Des sociétés distributrices de billets

La transformation des sociétés en distributrices de billets pour les investisseurs a eu d’étranges répercussions. Par exemple, la société Boeing a fait la une des médias il y a plusieurs années lorsque deux de ses appareils 737 MAX se sont écrasés et, plus récemment, lorsqu’une porte a été perdue en plein vol. À la suite des deux crashes qui ont entraîné la mort de centaines de passagers, endeuillé leurs proches et cloué les avions au sol pendant des mois afin que des contrôles de sécurité soient effectués, des actionnaires ont poursuivi les administrateurs de la société, arguant que celle-ci devait leur verser des centaines de millions de dollars en dédommagement pour son incapacité à contrôler la sécurité de ses produits.

Le procès a démontré que le conseil d’administration n’avait pas contrôlé la sécurité des avions. Le conseil comptait sur un comité d’audit et sur un comité de rémunération, mais n’avait pas créé de comité chargé de la sécurité des produits. De même, aucun système n’avait été mis en place pour informer les administrateurs des préoccupations des ingénieurs concernant la sécurité des avions.

La société avait transféré son siège de Seattle, où étaient fabriqués les appareils, à Chicago, où se trouvent les investisseurs, et ensuite aux abords de Washington, vraisemblablement pour se rapprocher des politiciens qui la protègent. Les administrateurs n’avaient rien à se reprocher, estimant avoir répondu aux attentes des actionnaires en maximisant la valeur actionnariale.

La Chancery Court du Delaware, qui a pendant longtemps avalisé la maximisation de la valeur actionnariale, a tancé les administrateurs de Boeing : pour un avionneur, il est crucial de s’assurer que les avions qui sortent de ses usines peuvent voler en toute sécurité. L’absence de système d’information et de contrôle permettant de détecter les problèmes de sécurité constituait un manquement aux obligations fiduciaires de la société.

Interrogée à ce sujet, Boeing a indiqué que depuis 2019, elle avait invité des spécialistes chevronnés de l’ingénierie et de la sécurité à siéger au conseil d’administration, créé un poste de responsable de la sécurité aérospatiale et mis en place des comités de contrôle de la fabrication et de la qualité.

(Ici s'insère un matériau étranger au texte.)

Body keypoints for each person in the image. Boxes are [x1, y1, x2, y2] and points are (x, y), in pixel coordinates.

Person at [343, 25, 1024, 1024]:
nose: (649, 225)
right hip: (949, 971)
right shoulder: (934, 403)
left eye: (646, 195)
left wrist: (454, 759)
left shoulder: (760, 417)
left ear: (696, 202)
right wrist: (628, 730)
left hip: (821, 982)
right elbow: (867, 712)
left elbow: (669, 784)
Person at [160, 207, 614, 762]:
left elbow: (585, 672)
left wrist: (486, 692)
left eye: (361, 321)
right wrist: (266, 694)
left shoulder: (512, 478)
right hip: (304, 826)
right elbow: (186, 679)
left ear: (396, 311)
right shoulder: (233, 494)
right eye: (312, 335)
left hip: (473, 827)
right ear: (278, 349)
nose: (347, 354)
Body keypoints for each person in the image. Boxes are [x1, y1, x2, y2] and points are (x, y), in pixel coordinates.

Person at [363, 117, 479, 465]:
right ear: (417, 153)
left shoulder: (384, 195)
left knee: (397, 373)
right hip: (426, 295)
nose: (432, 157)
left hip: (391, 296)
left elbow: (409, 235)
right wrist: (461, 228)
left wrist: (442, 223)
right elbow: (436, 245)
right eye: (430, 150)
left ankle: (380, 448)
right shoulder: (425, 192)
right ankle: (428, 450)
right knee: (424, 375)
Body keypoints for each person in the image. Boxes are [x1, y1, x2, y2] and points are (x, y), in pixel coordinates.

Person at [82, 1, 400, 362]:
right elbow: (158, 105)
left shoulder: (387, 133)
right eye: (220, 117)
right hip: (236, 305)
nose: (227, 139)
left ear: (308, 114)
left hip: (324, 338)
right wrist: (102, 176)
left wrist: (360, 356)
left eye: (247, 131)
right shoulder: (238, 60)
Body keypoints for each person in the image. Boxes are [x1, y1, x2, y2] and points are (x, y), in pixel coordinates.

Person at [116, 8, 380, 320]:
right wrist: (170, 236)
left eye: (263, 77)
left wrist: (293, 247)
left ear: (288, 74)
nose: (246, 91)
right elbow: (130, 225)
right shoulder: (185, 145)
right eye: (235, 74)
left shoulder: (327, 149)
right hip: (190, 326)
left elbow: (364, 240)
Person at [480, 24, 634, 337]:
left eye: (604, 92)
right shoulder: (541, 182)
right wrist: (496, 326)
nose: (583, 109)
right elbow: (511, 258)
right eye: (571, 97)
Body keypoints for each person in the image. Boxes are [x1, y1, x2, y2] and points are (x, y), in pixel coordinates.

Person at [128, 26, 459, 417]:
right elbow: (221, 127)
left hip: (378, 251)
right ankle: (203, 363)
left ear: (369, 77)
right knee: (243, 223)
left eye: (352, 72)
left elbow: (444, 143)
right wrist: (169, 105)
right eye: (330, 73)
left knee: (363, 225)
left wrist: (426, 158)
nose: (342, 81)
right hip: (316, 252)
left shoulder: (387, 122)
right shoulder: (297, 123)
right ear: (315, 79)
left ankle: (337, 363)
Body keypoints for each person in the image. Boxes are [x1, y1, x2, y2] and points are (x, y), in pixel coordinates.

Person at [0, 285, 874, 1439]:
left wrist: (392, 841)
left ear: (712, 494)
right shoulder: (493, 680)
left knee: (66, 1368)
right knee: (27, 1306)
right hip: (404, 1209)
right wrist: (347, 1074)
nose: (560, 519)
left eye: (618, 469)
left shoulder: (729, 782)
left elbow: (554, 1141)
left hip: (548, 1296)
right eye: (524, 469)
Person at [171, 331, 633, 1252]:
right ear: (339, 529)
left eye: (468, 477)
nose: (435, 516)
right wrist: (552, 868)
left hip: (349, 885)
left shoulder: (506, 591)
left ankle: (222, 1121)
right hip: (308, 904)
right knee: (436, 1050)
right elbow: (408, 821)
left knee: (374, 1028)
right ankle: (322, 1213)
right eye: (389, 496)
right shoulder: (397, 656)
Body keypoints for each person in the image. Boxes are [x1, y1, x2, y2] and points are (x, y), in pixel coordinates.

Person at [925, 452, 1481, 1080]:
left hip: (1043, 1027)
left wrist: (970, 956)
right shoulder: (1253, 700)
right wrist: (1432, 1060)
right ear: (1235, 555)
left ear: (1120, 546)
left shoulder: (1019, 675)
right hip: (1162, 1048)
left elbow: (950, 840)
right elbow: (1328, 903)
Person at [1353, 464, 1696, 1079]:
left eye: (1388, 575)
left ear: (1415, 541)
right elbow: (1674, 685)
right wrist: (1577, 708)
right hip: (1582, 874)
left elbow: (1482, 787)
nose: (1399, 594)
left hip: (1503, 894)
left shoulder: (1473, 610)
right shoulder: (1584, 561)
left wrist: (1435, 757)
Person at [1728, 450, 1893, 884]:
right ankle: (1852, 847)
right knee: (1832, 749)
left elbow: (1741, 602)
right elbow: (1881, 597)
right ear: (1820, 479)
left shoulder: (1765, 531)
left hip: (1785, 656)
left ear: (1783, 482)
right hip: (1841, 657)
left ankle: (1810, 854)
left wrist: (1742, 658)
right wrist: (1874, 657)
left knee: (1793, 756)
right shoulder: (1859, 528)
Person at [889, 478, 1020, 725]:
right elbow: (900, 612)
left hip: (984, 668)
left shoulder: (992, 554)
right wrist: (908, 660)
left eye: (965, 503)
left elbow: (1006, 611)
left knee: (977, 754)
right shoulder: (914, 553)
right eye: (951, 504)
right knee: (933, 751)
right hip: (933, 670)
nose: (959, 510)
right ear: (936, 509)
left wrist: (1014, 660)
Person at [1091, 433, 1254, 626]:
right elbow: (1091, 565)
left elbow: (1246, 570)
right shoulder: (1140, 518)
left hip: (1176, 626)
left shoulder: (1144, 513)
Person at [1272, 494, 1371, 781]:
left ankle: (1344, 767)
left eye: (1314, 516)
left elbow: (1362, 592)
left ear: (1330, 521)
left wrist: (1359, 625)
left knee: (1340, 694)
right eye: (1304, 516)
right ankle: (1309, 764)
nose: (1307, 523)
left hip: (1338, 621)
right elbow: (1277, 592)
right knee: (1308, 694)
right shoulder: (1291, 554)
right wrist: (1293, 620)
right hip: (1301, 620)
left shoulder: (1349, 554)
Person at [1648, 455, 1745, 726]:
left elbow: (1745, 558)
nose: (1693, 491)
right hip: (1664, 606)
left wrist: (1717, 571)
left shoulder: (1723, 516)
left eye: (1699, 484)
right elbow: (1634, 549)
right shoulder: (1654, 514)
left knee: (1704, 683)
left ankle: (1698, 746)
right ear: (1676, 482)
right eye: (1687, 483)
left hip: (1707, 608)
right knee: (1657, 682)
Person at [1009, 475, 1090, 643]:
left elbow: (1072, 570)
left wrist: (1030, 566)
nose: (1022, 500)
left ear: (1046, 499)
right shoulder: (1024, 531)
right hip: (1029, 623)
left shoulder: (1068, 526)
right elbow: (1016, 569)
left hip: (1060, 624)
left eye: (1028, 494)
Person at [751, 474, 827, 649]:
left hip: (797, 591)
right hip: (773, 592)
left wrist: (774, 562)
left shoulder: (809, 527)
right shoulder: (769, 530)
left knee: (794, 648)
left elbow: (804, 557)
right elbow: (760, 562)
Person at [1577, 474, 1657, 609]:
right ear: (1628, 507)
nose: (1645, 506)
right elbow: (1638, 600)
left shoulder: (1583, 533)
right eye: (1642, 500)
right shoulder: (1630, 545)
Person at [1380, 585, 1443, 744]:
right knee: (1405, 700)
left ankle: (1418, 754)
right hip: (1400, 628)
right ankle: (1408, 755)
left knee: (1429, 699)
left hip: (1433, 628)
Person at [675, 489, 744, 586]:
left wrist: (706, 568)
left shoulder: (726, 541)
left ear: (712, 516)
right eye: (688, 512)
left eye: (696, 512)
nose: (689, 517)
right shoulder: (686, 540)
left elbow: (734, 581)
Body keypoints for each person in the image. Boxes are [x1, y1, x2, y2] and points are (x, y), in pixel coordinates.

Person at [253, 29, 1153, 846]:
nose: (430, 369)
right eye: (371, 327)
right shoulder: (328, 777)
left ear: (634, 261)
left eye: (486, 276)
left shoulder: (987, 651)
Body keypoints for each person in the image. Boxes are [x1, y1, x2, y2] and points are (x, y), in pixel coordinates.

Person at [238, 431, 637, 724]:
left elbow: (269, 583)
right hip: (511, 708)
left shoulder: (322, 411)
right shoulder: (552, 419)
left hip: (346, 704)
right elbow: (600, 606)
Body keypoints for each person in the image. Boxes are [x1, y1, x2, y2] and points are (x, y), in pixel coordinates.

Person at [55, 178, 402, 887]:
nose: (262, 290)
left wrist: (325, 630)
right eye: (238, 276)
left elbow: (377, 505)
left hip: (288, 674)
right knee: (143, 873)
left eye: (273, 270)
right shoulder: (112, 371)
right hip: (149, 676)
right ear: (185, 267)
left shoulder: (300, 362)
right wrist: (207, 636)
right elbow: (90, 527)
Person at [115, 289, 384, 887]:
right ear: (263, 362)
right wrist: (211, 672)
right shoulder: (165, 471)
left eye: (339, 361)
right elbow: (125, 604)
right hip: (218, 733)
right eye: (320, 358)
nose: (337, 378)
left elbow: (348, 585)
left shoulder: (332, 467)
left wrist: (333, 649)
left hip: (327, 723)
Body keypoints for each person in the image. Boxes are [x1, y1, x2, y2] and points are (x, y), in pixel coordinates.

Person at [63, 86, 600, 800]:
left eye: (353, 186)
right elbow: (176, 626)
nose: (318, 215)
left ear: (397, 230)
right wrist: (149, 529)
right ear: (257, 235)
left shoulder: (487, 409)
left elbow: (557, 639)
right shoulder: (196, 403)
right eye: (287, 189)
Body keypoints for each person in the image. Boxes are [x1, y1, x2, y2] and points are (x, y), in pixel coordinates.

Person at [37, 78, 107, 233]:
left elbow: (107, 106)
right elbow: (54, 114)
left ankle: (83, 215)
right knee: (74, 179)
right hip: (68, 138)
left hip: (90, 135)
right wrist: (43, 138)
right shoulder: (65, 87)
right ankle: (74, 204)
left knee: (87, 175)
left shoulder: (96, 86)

Boeing ne constitue pas un cas unique. D’autres sociétés ont aussi fait courir des risques à leurs clients en cherchant à accroître la valeur actionnariale. Or, les enseignements tirés eu égard au risque lié à la gestion fondée sur le cours de l’action plutôt que sur la mission première de la société ont été largement ignorés. En fait, les fonds spéculatifs et les fonds de participation demeurent obnubilés par le rendement financier, la seule valeur qu’ils reconnaissent, quoi qu’il en coûte aux autres. Pire encore, la dictature du prix est en train de transformer le gouvernement et l’administration publique en calculatrices de prix.

La réflexion, le raisonnement et le jugement ont fait place à l’uniformisation, à la mesure et à la construction des prix. Les cotes de la bourse et les taux de croissance peuvent donner une indication de la situation économique, mais ne nous apprennent rien sur son incidence sur le bien-être des personnes ou l’environnement, et encore moins sur la santé du système politique et des relations sociales.

Pendant que les investisseurs recherchent des valeurs refuges pour leurs avoirs, les aidants ne sont généralement pas rémunérés ; la valeur de la créativité humaine est déterminée au box-office ; la nature n’est plus qu’une nouvelle catégorie d’actifs à exploiter à des fins lucratives ; et le reliquat de la communauté est récolté par des plateformes numériques en quête de bénéfices. Voilà les coûts sociaux du mécanisme de prix, qui fait abstraction de presque tout ce qui importe pour les gens.

KATHARINA PISTOR est professeure de droit comparé, titulaire de la chaire Edwin B. Parker à la Faculté de droit de l’Université Columbia.

Les opinions exprimées dans la revue n’engagent que leurs auteurs et ne reflètent pas nécessairement la politique du FMI.